Below is one way apart from SizeEstimator
.I use frequently
To know from code about an RDD if it is cached, and more precisely, how many of its partitions are cached in memory and how many are cached on disk? to get the storage level, also want to know the current actual caching status.to Know memory consumption.
Spark Context has developer api method getRDDStorageInfo()

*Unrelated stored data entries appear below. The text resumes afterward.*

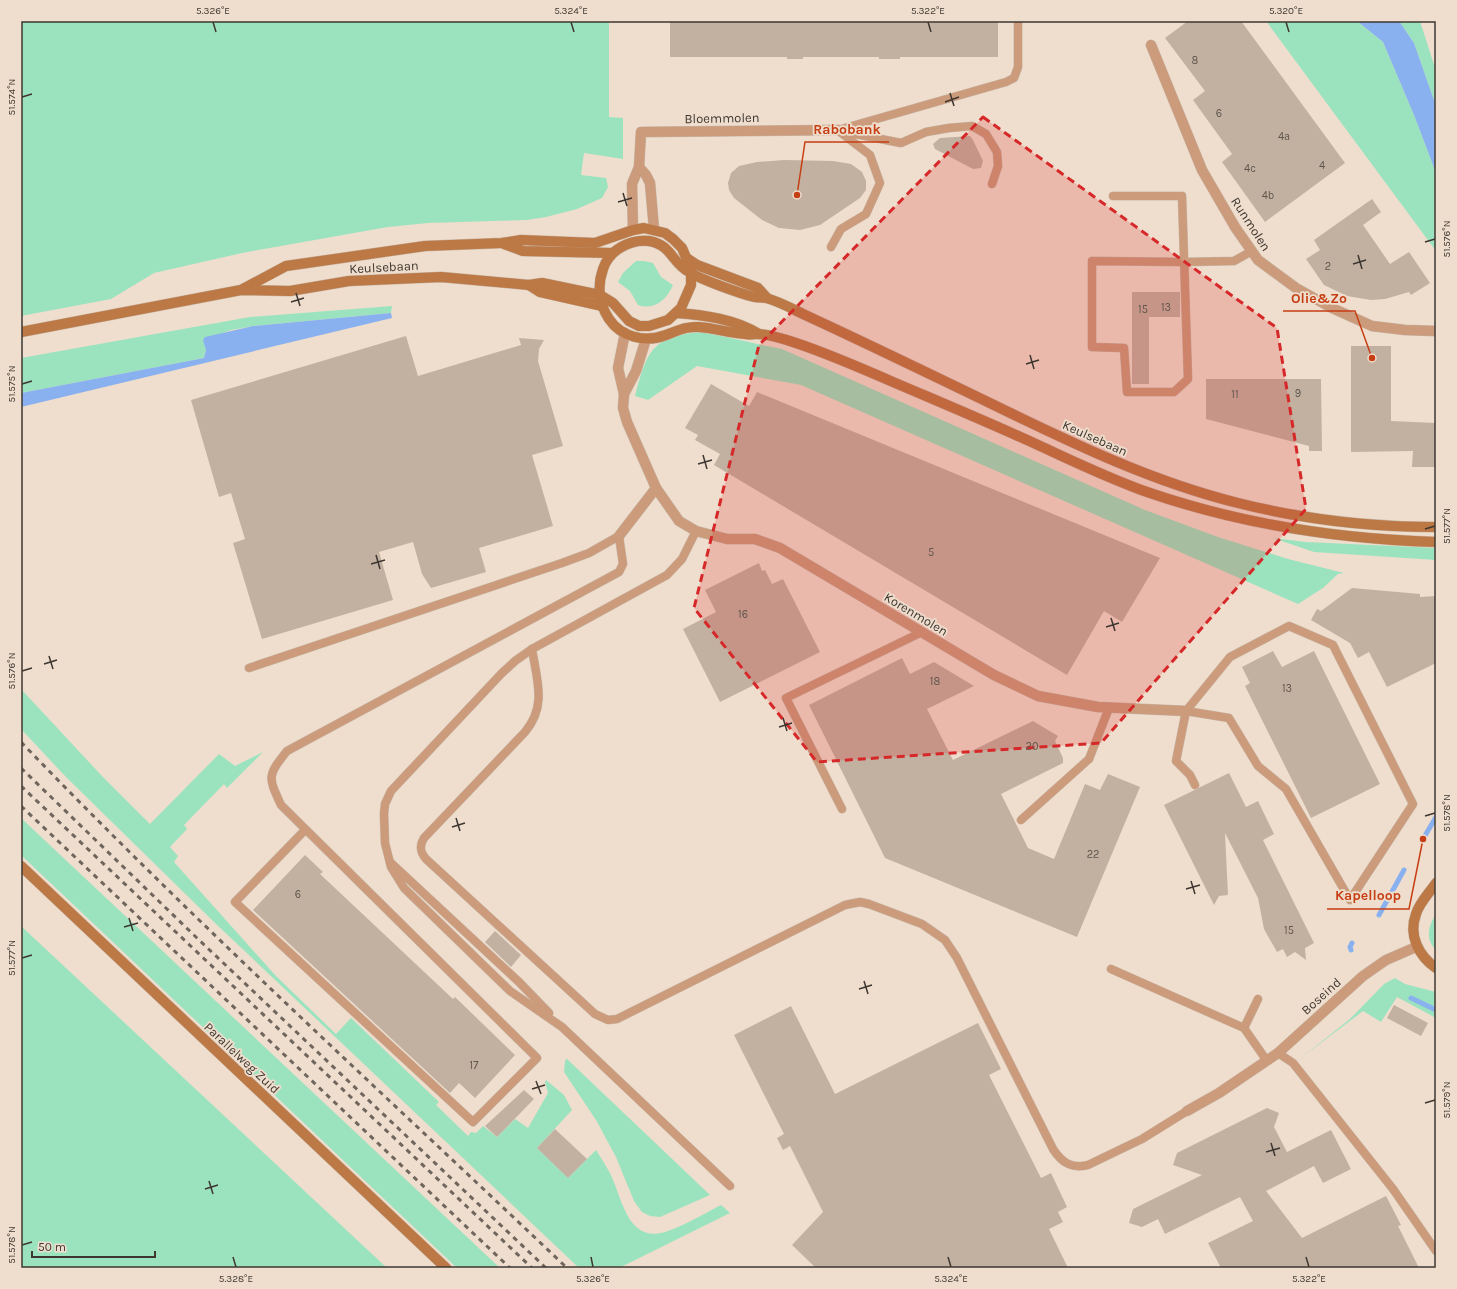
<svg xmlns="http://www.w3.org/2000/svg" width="1457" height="1289" font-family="Karla,sans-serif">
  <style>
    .green { fill: #9be3bf }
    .water { fill: #8ab1ef }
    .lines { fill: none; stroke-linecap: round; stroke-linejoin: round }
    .stream { stroke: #8ab1ef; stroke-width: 5 }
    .building { fill: #c2b1a1 }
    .lane-casing { stroke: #c8b9ab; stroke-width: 9 }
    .street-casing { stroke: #c8b9ab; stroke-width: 11 }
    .secondary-casing { stroke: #c8b9ab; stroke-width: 11 }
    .lane { stroke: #cb9b7b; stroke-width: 8 }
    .street { stroke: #cb9b7b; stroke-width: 10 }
    .secondary { stroke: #bc7845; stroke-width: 10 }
    .rail { stroke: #70665d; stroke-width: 3; stroke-dasharray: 5 5; stroke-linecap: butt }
    .marked { fill: #d62828; fill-opacity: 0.2; stroke: #d62828; stroke-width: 3; stroke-dasharray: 8 5; stroke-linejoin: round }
    .ticks { fill: none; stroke: #3e3731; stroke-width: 1.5 }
    .labels { text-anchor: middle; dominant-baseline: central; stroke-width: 3.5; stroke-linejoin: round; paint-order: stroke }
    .number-label { font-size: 11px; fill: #5f564d }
    .street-label { font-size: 13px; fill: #3e3731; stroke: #efdecd }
    .leader { fill: none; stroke: #c63e13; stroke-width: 1.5 }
    .callout-dot { fill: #c63e13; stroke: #efdecd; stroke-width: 1.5 }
    .callout-label { font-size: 14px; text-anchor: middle; font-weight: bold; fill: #c63e13; stroke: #efdecd; stroke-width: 3.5; stroke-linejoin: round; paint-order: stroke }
    .neatline { fill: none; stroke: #3e3731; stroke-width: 1.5 }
    .ticks-label { font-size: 10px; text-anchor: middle; fill: #3e3731 }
  </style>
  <rect width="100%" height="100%" fill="#efdecd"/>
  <g class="green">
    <polygon points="21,21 609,21 609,117 623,118 623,159 584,153 581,175 606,178 608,187 602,198 577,209 546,217 527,220 428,223 388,227 242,253 154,273 111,299 21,316"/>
    <polygon points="1266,21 1357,21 1383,42 1414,115 1436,173 1436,251"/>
    <polygon points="1399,21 1420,21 1436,71 1436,106 1414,43"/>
    <path d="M 636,261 L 644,261 L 653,263 L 661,277 L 673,285 C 667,299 655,311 638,305 L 630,291 L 618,282 L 623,273 Z"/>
    <polygon points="392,306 391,313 253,326 231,330 204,340 206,350 204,358 21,393 21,358 250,317"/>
    <path d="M 699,332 C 727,336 754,344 782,349 L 1145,510 L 1218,537 L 1288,559 L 1344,573 L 1338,574 L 1323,588 L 1298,604 L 801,385 L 697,366 L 648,400 L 635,396 C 647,353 650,337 699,332 Z"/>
    <polygon points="1273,538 1306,542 1436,548 1436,560 1314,552"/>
    <path d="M 21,689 L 101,775 L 150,824 L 219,754 L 235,766 L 263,752 L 227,788 L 224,784 L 184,825 L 187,829 L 170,847 L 178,856 L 174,862 L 276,976 L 336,1034 L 351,1018 L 439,1102 L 436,1105 L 468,1136 L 471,1132 L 476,1133 L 483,1126 L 497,1137 L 515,1119 L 528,1128 L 548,1093 L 545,1082 L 546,1080 L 564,1095 L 572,1110 L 537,1148 L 568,1178 L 596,1150 C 603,1161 611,1173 615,1185 C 624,1208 632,1242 665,1232 C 684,1226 703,1214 721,1205 L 730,1213 L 619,1268 L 579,1268 L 215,923 L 66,777 L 21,729 Z"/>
    <polygon points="21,818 500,1268 457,1268 21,855"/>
    <path d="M 1436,914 L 1436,950 C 1425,939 1428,926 1436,914 Z"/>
    <polygon points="21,926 387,1268 21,1268"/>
    <polygon points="1395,978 1405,984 1436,992 1436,1018 1397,997 1381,1022 1363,1011 1301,1058 1350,1019 1384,984"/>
    <polygon points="567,1058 567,1059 710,1195 660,1217 650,1216 642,1212 634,1201 616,1157 596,1120 564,1072 565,1061"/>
  </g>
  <g class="water">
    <polygon points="1357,21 1399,21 1414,43 1436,106 1436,173 1414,115 1383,42"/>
    <polygon points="391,313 392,318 21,407 21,393 204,358 206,350 203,340 205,337 253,326"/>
  </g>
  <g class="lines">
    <g class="stream">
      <polyline points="1423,839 1436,817"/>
      <polyline points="1379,915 1404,870"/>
      <polyline points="1351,950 1350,947 1352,943"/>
      <polyline points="1411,998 1436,1010"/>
    </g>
  </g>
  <g class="building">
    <polygon points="670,21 998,21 998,57 900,57 900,59 879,59 879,57 803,57 803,59 787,59 787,57 670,57"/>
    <polygon points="1188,21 1241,21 1345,163 1265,222 1222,162 1232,154 1193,100 1205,91 1165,38"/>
    <polygon points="970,136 973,140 983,161 981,168 973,169 935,149 933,144 940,138"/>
    <polygon points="784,160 833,161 851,164 862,172 866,181 866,190 860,198 820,225 800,230 779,228 762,220 734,198 729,190 728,183 731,173 739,166 757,162"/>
    <polygon points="1372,199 1381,212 1363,225 1390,264 1409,252 1430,283 1411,295 1409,292 1385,299 1371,300 1347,296 1324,285 1306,259 1320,250 1314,240"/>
    <polygon points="1132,292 1180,292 1180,317 1149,317 1149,384 1132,384"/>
    <polygon points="406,336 418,376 521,345 519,338 544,340 539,349 538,361 563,446 532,455 553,526 479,548 486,572 431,588 422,574 413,542 379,552 393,600 262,639 233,543 245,539 231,493 219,497 191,400"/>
    <polygon points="1351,346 1391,346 1391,421 1436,423 1436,467 1412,467 1413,451 1351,452"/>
    <polygon points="1206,379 1321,379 1322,451 1309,451 1309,446 1206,419"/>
    <polygon points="711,384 749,406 757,392 1160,558 1122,622 1104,611 1067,675 714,465 720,454 695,440 698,435 685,428"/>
    <polygon points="759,563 762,571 765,570 772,584 783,579 820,652 720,702 683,629 716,612 705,590"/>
    <polygon points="1352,588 1420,594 1420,597 1436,596 1436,663 1387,687 1369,652 1358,658 1350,643 1311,620 1317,609 1321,611"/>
    <polygon points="1273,651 1282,667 1314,651 1380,784 1311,818 1245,686 1250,683 1242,667"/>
    <polygon points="902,658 910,674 934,662 974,686 927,709 953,760 1033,721 1058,736 1055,741 1063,758 1063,763 1001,794 1028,848 1054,859 1085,784 1100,790 1108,774 1140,787 1077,937 885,858 809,705"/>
    <polygon points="1229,773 1246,807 1258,801 1274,834 1263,840 1314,943 1305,948 1306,960 1295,952 1287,957 1283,949 1277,952 1264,929 1258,898 1225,833 1228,895 1219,896 1214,905 1164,805"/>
    <polygon points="305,855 323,872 320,874 453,999 455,997 515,1055 475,1098 459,1083 450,1093 253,910"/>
    <polygon points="495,931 521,955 511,967 485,942"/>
    <polygon points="1394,1005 1428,1023 1421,1036 1387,1018"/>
    <polygon points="791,1006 835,1094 978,1023 1001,1069 989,1075 1041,1178 1051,1173 1067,1207 1058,1212 1063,1222 1049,1229 1068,1268 816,1268 792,1245 823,1212 790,1146 783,1150 777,1138 784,1134 734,1035"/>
    <polygon points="524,1090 534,1099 497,1137 485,1126"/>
    <polygon points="1267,1108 1279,1113 1274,1127 1287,1152 1331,1130 1351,1169 1323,1183 1314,1166 1266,1191 1302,1238 1386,1196 1401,1225 1398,1226 1419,1268 1221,1268 1208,1243 1253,1221 1240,1197 1165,1234 1158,1219 1142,1227 1129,1223 1133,1209 1202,1175 1173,1165 1177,1153"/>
    <polygon points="555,1129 587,1159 568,1178 537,1148"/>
  </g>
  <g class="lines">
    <defs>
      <g id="lane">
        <polyline points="838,130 1006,82 1014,78 1018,67 1018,21"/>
        <polyline points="840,131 901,143 926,132 949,128 972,126 986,134 997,152 998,166 992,184"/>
        <polyline points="1113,196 1182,196 1188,379 1174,392 1127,392 1124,348 1092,347 1092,261 1185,262 1234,261 1252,251"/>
        <polyline points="831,247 841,229 866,214 880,183 870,155 840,132"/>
        <polyline points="696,531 682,559 667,575 532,649 515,661 501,674 391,791 385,804 384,814 385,843 391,867 404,888 510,991 562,1027 730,1186"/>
        <path d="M 532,649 C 537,681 547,706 525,732 L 424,838 C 419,846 420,852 426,859 L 595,1014 L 608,1020 L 617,1019 L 845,905 L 860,902 L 869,904 L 922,924 L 945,940 L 957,958 L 1053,1149 C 1062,1163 1072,1169 1088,1165 L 1142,1139 L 1187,1111"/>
        <path d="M 249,668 L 562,563 L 589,553 L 619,536 L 623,564 L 619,572 L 287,751 C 267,776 268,777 281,805 L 537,1058 L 473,1122 L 235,902 L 305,830"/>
        <polyline points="1186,711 1229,718 1258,766 1286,789 1350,900 1413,804 1333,645 1289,626 1230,657 1186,711 1176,761 1190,775 1195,785"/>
        <polyline points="842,809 786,698 922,632"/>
        <polyline points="1021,820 1089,759 1109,708"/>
        <polyline points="391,863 519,982 549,1013"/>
        <polyline points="1111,969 1244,1028 1267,1061"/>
        <polyline points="1244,1028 1258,999"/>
        <polyline points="1278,1053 1293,1063 1393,1189 1436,1251"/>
      </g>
      <g id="street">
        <polyline points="1151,45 1202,170 1235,227 1258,260 1296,288 1332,308 1372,326 1405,330 1436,331"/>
        <polyline points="639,167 646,175 650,183 654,229"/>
        <polyline points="633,230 632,184 639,167 641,132 838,130"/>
        <polyline points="625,333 618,368 624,394 623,408 627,422 656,488 679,521 696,531 727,539 755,539 780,548 994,675 1038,696 1098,707 1186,711"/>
        <polyline points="624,394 636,371 646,339"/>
        <polyline points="619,536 656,488"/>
        <polyline points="1187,1111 1219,1093 1278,1053 1363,976 1386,960 1416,947"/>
      </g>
      <g id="secondary">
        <polyline points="504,244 523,251 612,253"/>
        <polyline points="688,259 697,265 758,288 767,298"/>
        <polyline points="529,285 540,292 602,306"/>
        <path d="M 676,313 C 704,315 735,319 759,334"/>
        <polyline points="21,332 241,290 290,291 349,281 441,277 529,285 542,283 600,295 613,303 629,321 639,326 649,326 668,320 681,308 691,285 691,269 682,248 673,239 665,233 644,228 633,230 595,243 521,240 502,243 425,246 286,266 241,290"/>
        <path d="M 1436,527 C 1370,527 1302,519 1238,503 C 1153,482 1074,444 996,406 C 932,375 868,344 803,314 C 791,308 778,301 766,298 C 762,297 758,298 754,297 C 739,293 702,280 689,272 C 671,262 672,245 649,241 C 630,239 609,250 603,269 C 597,286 599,304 609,319 C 621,337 645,343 666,335 C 677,331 686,326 699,327 C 714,328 729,333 745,334 C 749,335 753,334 757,334 C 769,334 784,339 796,343 C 829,354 861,368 893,382 C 942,403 990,423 1038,445 C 1075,462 1112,480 1150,493 C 1244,525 1337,539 1436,542"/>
        <polyline points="21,866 446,1268"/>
        <path d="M 1436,883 C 1430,892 1419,903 1416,914 C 1408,936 1419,956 1436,968"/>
      </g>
    </defs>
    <use href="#lane" class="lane-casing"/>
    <use href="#street" class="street-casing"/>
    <use href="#secondary" class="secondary-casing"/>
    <use href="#lane" class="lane"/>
    <use href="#street" class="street"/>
    <use href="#secondary" class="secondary"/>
    <g class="rail">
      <path d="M 21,742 C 196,924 384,1094 567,1268"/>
      <polyline points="21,768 198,939 546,1268"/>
      <polyline points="21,786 532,1268"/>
      <polyline points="21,806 510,1268"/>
    </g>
  </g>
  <path class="marked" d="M 983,117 L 1277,328 L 1306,509 L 1101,743 L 817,762 L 694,608 L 759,345 Z"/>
  <path class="ticks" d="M 213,22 L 216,32M 571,22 L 574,32M 928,22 L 931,32M 1286,22 L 1289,32M 950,93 L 954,106M 22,97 L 32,94M 945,102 L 959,97M 623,193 L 627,206M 618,202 L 632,198M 1425,242 L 1435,239M 1358,255 L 1362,269M 1353,264 L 1366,260M 296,293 L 300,306M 291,302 L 304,298M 1030,355 L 1034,369M 1026,364 L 1039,360M 22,384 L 32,381M 703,455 L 707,469M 698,464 L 712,460M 1425,529 L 1435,526M 376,555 L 380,569M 371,564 L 385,560M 1111,618 L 1115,631M 1106,627 L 1119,623M 49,656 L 53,669M 44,664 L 57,660M 22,671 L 32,668M 783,718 L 787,731M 779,727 L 792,723M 1425,816 L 1435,813M 456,818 L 460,831M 452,827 L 465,823M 1191,881 L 1195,894M 1186,889 L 1200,885M 129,918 L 133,931M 124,927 L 138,923M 22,958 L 32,955M 864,981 L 868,994M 859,989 L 872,985M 536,1081 L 541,1094M 532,1089 L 545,1085M 1425,1103 L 1435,1100M 1271,1143 L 1275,1156M 1266,1152 L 1280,1148M 209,1181 L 213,1194M 205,1189 L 218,1185M 22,1245 L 32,1242M 233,1257 L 236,1267M 591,1257 L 593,1267M 948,1257 L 951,1267M 1306,1257 L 1309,1267"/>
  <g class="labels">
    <g class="number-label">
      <text x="1195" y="60">8</text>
      <text x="1219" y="113">6</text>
      <text x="1284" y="136">4a</text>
      <text x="1322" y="165">4</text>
      <text x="1250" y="168">4c</text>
      <text x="1268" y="195">4b</text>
      <text x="1328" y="266">2</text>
      <text x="1166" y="307">13</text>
      <text x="1143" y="309">15</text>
      <text x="1298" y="393">9</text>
      <text x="1235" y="394">11</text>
      <text x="931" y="552">5</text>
      <text x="743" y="614">16</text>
      <text x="935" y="681">18</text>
      <text x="1287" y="688">13</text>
      <text x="1032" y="746">20</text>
      <text x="1093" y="854">22</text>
      <text x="298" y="894">6</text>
      <text x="1289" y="930">15</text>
      <text x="474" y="1065">17</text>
    </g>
    <g class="street-label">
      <text transform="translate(722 118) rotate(-1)">Bloemmolen</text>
      <text transform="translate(1251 224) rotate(57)">Runmolen</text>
      <text transform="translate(384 267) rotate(-3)">Keulsebaan</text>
      <text transform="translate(1095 438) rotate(24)">Keulsebaan</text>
      <text transform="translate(916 614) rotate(31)">Korenmolen</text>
      <text transform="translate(1321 996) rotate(-42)">Boseind</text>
      <text transform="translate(242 1058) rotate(43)">Parallelweg Zuid</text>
    </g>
  </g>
  <path class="leader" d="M797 195L805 142H889M1372 358L1355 311H1283M1423 839L1409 909H1327"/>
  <g class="callout-dot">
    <circle cx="797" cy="195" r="4"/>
    <circle cx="1372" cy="358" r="4"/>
    <circle cx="1423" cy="839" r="4"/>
  </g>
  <g class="callout-label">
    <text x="847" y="134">Rabobank</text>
    <text x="1319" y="303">Olie&amp;Zo</text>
    <text x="1368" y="900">Kapelloop</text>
  </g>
  <rect width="1457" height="1289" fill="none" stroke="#efdecd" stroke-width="44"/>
  <path d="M32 1251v6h123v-6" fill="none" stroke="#3e3731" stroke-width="2"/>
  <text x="38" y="1251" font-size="12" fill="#3e3731" stroke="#efdecd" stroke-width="3" paint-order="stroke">50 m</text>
  <rect x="22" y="22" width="1413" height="1245" class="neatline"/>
  <g class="ticks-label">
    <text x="213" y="14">5.326°E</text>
    <text x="571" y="14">5.324°E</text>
    <text x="928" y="14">5.322°E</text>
    <text x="1286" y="14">5.320°E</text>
    <text transform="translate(11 97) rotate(-90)" y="4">51.574°N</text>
    <text transform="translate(1446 239) rotate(-90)" y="4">51.576°N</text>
    <text transform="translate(11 384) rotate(-90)" y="4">51.575°N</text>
    <text transform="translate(1446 526) rotate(-90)" y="4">51.577°N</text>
    <text transform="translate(11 671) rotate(-90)" y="4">51.576°N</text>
    <text transform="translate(1446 813) rotate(-90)" y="4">51.578°N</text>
    <text transform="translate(11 958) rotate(-90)" y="4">51.577°N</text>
    <text transform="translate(1446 1100) rotate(-90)" y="4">51.579°N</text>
    <text transform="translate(11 1245) rotate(-90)" y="4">51.578°N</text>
    <text x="236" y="1282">5.328°E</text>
    <text x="593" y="1282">5.326°E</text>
    <text x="951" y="1282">5.324°E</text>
    <text x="1309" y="1282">5.322°E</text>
  </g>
</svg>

Occasionally you can use this.
Return information about what RDDs are cached, if they are in mem or
on disk, how much space they take, etc.
For Example :
scala> sc.getRDDStorageInfo
res3: Array[org.apache.spark.storage.RDDInfo] =
Array(RDD "HiveTableScan [name#0], (MetastoreRelation sparkdb,
firsttable, None), None " (3) StorageLevel: StorageLevel(false, true, false, true, 1); CachedPartitions: 1;
TotalPartitions: 1;
MemorySize: 256.0 B; ExternalBlockStoreSize: 0.0 B; DiskSize: 0.0 B)
Seems like spark ui also used the same from this code
Description
With SPARK-13992, Spark supports persisting data into
off-heap memory, but the usage of off-heap is not exposed currently,
it is not so convenient for user to monitor and profile, so here
propose to expose off-heap memory as well as on-heap memory usage in
various places:
- Spark UI's executor page will display both on-heap and off-heap memory usage.
- REST request returns both on-heap and off-heap memory.
- Also these two memory usage can be obtained programmatically from SparkListener.